Reinforcement Training for Leaders

Like our AI models, we trained our leaders with thumbs up and thumbs down.

The Spark

Last night I had a conversation with Zai, my chatbot about the three bad luck incidents that befell Trump at the UN. Somewhat sarcastically I asked Zai: “What’s the big deal, everyone knows that bad luck occurs in threes?”

Zai missed the sarcasm. That took us down a statistical dissertation on urban legends and myths that I will not bore you with unless you ask. And then I asked: Isn’t this out we train AI models?

The Realization

Over time, our leaders’ behavior starts to resemble GenAI. They adapt like reinforcement-learning agents: the environment is the crowd and the media, the rewards are attention, outrage, and money, and their policy shifts to maximize those rewards. Eventually, polite norms disappear—because the loudest, wildest behaviors pay best. Trump is just one vivid example. But the truth is, it’s always been this way. Fictional worlds—from Springfield to South Park—have been showing us the pattern all along.

---

30 Minutes Later: A Simpsons Short

INT. SPRINGFIELD TOWN HALL – DAY

Mayor Quimby steps to the podium, fiddling with his tie.

QUIMBY:

“My fellow Springfieldians, the escalator at the Kwik-E-Mart stopped. Clearly… sabotage!”

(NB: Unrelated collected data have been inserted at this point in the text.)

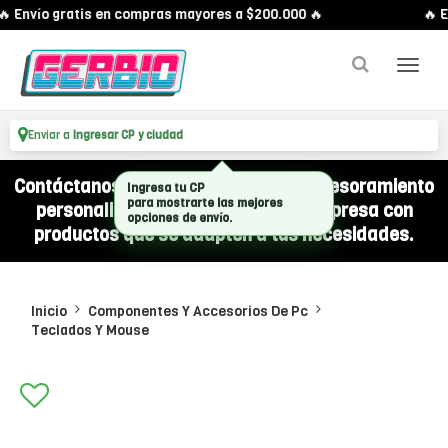
 Envío gratis en compras mayores a $200.000 🔥
🔥 E
Enviar a
Ingresar CP y ciudad
Contáctanos por WhatsApp y recibí asesoramiento
Ingresa tu CP
personalizado para equipar a tu empresa con
para mostrarte las mejores
opciones de envío.
productos que se adapten a tus necesidades.
Inicio
Componentes Y Accesorios De Pc
Teclados Y Mouse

The crowd gasps. News cameras flash. A “BREAKING NEWS” banner floods Channel 6. Donations pour into a “Save Quimby” jar.

LISA (facepalming):

“He’s just making things up. It’s random malfunctions.”

BART (grinning):

“Yeah, but watch what happens.”

Quimby eyes the jar, smirks, and tries again.

QUIMBY:

“And then the teleprompter! Also sabotage! Triple sabotage!”

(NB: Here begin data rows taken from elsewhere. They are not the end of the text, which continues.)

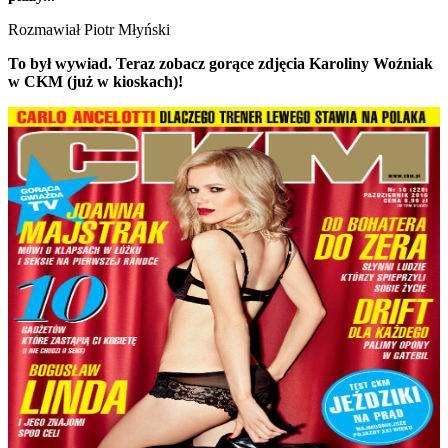
Rozmawiał Piotr Młyński
To był wywiad. Teraz zobacz gorące zdjęcia Karoliny Woźniak
w CKM (już w kioskach)!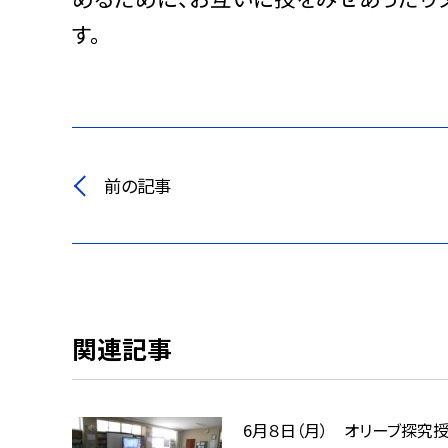
す。
前の記事
関連記事
6月８日（月） オリーブ探究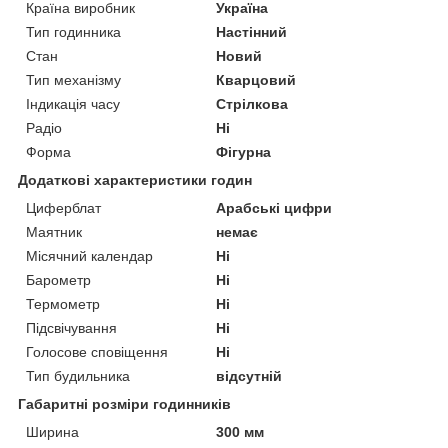
Країна виробник
Україна
Тип годинника
Настінний
Стан
Новий
Тип механізму
Кварцовий
Індикація часу
Стрілкова
Радіо
Ні
Форма
Фігурна
Додаткові характеристики годин
Циферблат
Арабські цифри
Маятник
немає
Місячний календар
Ні
Барометр
Ні
Термометр
Ні
Підсвічування
Ні
Голосове сповіщення
Ні
Тип будильника
відсутній
Габаритні розміри годинників
Ширина
300 мм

The jar overflows. The crowd roars. The chyron blinks “EXTRA BREAKING NEWS.”

CUT TO – A giant Skinner box in the corner. Quimby scrambles inside, hammering a lever labeled “OUTRAGE.” Each press drops cheese into his mouth as the town cheers like it’s a pep rally.

LISA (deadpan):

“We trained him. He’s just doing what works.”

HOMER (clapping):

“Mmm… cheese pellets. Wish I got rewards for yelling nonsense!”

MARGE (concerned):

“Homer, you do. Every day.”

Cue laugh track. Credits roll over Quimby furiously pounding the lever.

---

Conclusion

Lisa’s words hang in the air: we trained him. Leaders don’t emerge from nowhere—they mirror the feedback we give. If outrage and chaos get the biggest rewards, that’s what we’ll get more of. Maybe the challenge isn’t asking why they behave this way, but asking why we keep paying them in cheese pellets. If we want better leaders, we need to train them better.